- _Exercise aim_
With every picture left out, restate the listing below exactly as written.
= = = =
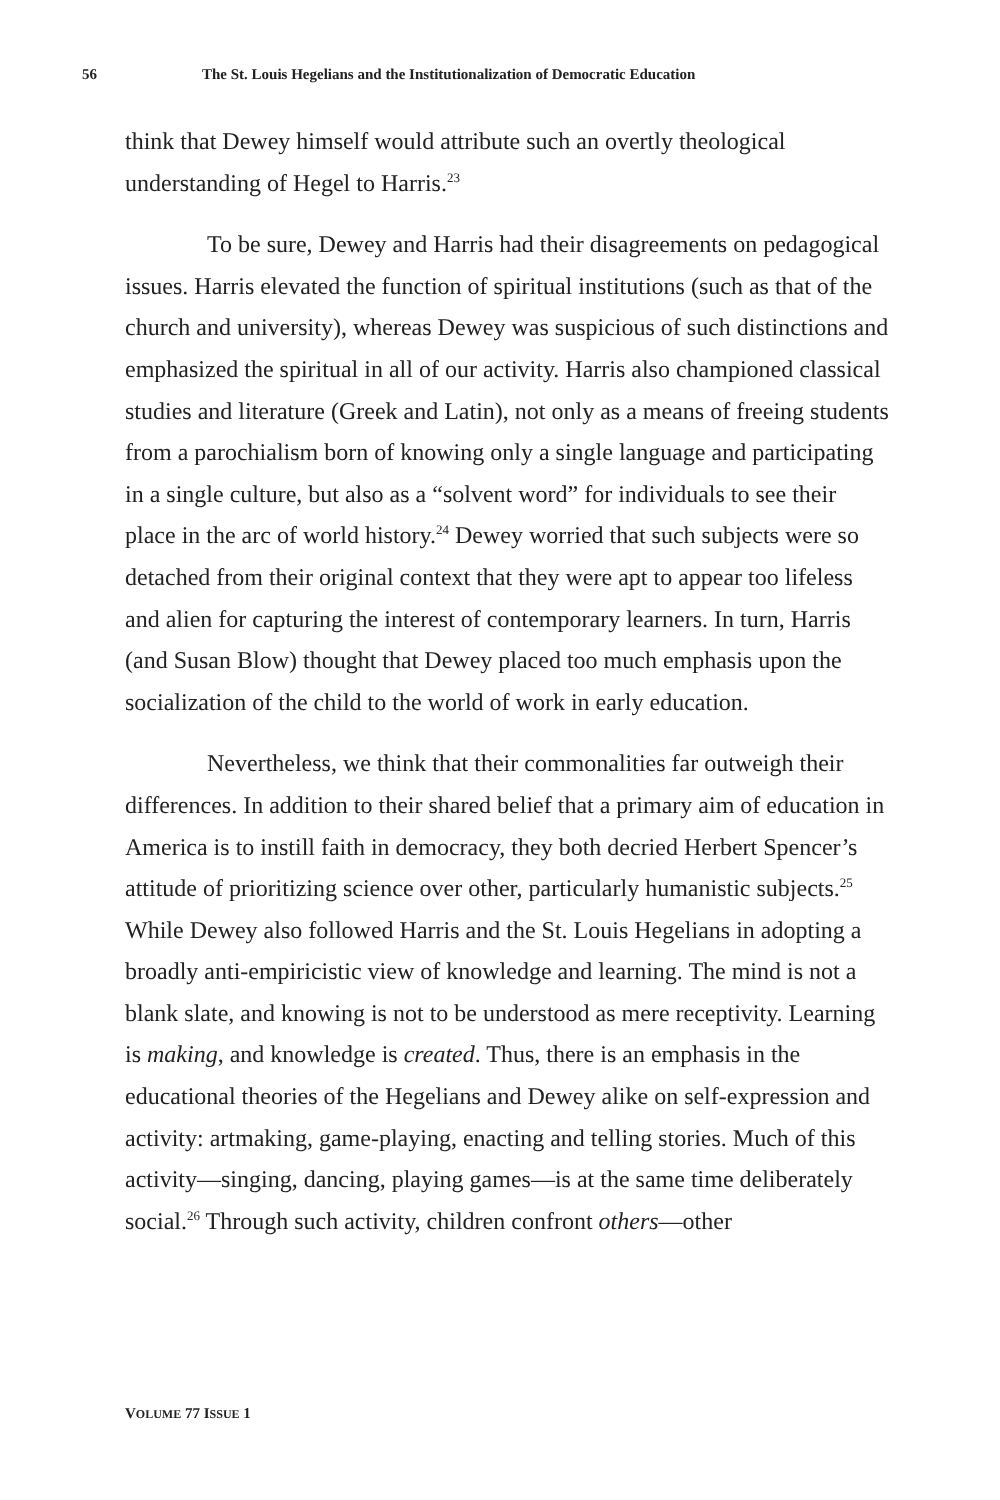56 The St. Louis Hegelians and the Institutionalization of Democratic Education
think that Dewey himself would attribute such an overtly theological understanding of Hegel to Harris.<sup>23</sup>
To be sure, Dewey and Harris had their disagreements on pedagogical issues. Harris elevated the function of spiritual institutions (such as that of the church and university), whereas Dewey was suspicious of such distinctions and emphasized the spiritual in all of our activity. Harris also championed classical studies and literature (Greek and Latin), not only as a means of freeing students from a parochialism born of knowing only a single language and participating in a single culture, but also as a “solvent word” for individuals to see their place in the arc of world history.<sup>24</sup> Dewey worried that such subjects were so detached from their original context that they were apt to appear too lifeless and alien for capturing the interest of contemporary learners. In turn, Harris (and Susan Blow) thought that Dewey placed too much emphasis upon the socialization of the child to the world of work in early education.
Nevertheless, we think that their commonalities far outweigh their differences. In addition to their shared belief that a primary aim of education in America is to instill faith in democracy, they both decried Herbert Spencer’s attitude of prioritizing science over other, particularly humanistic subjects.<sup>25</sup> While Dewey also followed Harris and the St. Louis Hegelians in adopting a broadly anti-empiricistic view of knowledge and learning. The mind is not a blank slate, and knowing is not to be understood as mere receptivity. Learning is making, and knowledge is created. Thus, there is an emphasis in the educational theories of the Hegelians and Dewey alike on self-expression and activity: artmaking, game-playing, enacting and telling stories. Much of this activity—singing, dancing, playing games—is at the same time deliberately social.<sup>26</sup> Through such activity, children confront others—other
VOLUME 77 ISSUE 1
= = = =
- _Answer to the problem_
56 The St. Louis Hegelians and the Institutionalization of Democratic Education
think that Dewey himself would attribute such an overtly theological understanding of Hegel to Harris.<sup>23</sup>
To be sure, Dewey and Harris had their disagreements on pedagogical issues. Harris elevated the function of spiritual institutions (such as that of the church and university), whereas Dewey was suspicious of such distinctions and emphasized the spiritual in all of our activity. Harris also championed classical studies and literature (Greek and Latin), not only as a means of freeing students from a parochialism born of knowing only a single language and participating in a single culture, but also as a “solvent word” for individuals to see their place in the arc of world history.<sup>24</sup> Dewey worried that such subjects were so detached from their original context that they were apt to appear too lifeless and alien for capturing the interest of contemporary learners. In turn, Harris (and Susan Blow) thought that Dewey placed too much emphasis upon the socialization of the child to the world of work in early education.
Nevertheless, we think that their commonalities far outweigh their differences. In addition to their shared belief that a primary aim of education in America is to instill faith in democracy, they both decried Herbert Spencer’s attitude of prioritizing science over other, particularly humanistic subjects.<sup>25</sup> While Dewey also followed Harris and the St. Louis Hegelians in adopting a broadly anti-empiricistic view of knowledge and learning. The mind is not a blank slate, and knowing is not to be understood as mere receptivity. Learning is making, and knowledge is created. Thus, there is an emphasis in the educational theories of the Hegelians and Dewey alike on self-expression and activity: artmaking, game-playing, enacting and telling stories. Much of this activity—singing, dancing, playing games—is at the same time deliberately social.<sup>26</sup> Through such activity, children confront others—other
VOLUME 77 ISSUE 1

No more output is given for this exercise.